The court noted that the Department had harshly dealt with the assessee, who had filed the return through a Chartered Accountant. The Department could have taken a more reasonable stand, especially since the law favored the assessee. The court referred to CBDT Circular No. 13/2017, which clarified that salary credited in the NRE account of a non-resident seafarer should not be included in total income merely because it was credited in an Indian bank account. The court also cited Circular No. 14 (XL-35) of 1995, which directed officers to assist taxpayers in claiming reliefs.

The court emphasized the duty of the Income Tax Officer to apply relevant provisions to determine the true taxable income, as held by the Supreme Court in Commissioner of Income Tax, Delhi Vs. Mahalaxmi Sugar Mills Co. Ltd. The court found that the assessing officer and CIT(A) had ignored these principles and the circulars issued by the Board.

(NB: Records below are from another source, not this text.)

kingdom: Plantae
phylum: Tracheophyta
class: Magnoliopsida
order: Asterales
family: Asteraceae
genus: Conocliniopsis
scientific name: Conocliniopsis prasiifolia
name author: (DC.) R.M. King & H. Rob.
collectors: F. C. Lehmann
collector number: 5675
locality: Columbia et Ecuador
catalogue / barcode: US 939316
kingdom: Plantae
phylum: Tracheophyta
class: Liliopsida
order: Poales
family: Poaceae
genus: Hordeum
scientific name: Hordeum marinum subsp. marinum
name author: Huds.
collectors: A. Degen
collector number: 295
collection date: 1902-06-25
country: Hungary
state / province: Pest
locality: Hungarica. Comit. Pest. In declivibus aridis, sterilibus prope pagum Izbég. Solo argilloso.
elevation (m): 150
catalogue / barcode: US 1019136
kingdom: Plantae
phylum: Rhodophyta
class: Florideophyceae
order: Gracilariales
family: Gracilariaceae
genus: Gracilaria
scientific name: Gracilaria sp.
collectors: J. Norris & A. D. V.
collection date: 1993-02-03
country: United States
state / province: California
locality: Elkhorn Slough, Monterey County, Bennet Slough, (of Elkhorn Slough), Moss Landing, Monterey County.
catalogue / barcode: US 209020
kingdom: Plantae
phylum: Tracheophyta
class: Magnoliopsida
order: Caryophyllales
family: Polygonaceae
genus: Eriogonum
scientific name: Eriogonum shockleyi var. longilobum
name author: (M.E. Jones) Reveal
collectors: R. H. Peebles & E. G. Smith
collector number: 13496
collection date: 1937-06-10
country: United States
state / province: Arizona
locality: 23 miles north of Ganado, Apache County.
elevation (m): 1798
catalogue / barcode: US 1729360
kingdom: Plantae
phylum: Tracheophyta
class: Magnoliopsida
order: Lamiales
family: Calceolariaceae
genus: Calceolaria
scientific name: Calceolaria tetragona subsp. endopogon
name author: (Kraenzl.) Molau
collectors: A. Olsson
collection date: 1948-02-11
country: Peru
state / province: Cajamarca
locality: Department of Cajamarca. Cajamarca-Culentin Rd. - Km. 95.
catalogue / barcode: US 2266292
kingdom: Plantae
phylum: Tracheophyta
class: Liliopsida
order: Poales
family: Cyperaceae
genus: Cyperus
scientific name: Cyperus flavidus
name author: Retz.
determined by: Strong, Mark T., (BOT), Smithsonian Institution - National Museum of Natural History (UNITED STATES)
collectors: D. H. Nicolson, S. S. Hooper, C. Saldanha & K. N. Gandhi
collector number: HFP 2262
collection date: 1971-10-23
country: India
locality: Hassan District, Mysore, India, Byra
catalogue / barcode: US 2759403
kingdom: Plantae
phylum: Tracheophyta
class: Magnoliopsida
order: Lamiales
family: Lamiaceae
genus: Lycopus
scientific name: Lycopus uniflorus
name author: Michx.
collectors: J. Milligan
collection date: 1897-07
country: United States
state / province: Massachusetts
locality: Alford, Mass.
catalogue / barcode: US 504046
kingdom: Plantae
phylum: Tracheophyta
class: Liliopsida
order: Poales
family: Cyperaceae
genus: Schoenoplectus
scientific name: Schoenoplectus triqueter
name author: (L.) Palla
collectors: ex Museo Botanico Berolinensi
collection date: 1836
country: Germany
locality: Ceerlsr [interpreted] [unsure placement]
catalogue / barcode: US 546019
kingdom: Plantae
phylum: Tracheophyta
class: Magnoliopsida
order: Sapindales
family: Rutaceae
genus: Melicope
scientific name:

The court also referred to the decision in Smt. Sumana Bandyopadhyay & Anr. Vs. The Deputy Director of Income Tax, (International Taxation), which addressed a similar issue, and the Supreme Court's ruling in ACIT vs. Sourashtra Kutch Stock Exchange, which held that non-consideration of a jurisdictional court's decision constitutes a "mistake apparent from the record."

Conclusion
The court allowed the appeal, quashing the orders of the tribunal, CIT(A), and DCIT (International Taxation). The court directed the assessing officer to review the assessment, exclude the foreign income under Section 10(6)(viii) of the Act, and grant relief to the assessee within six weeks.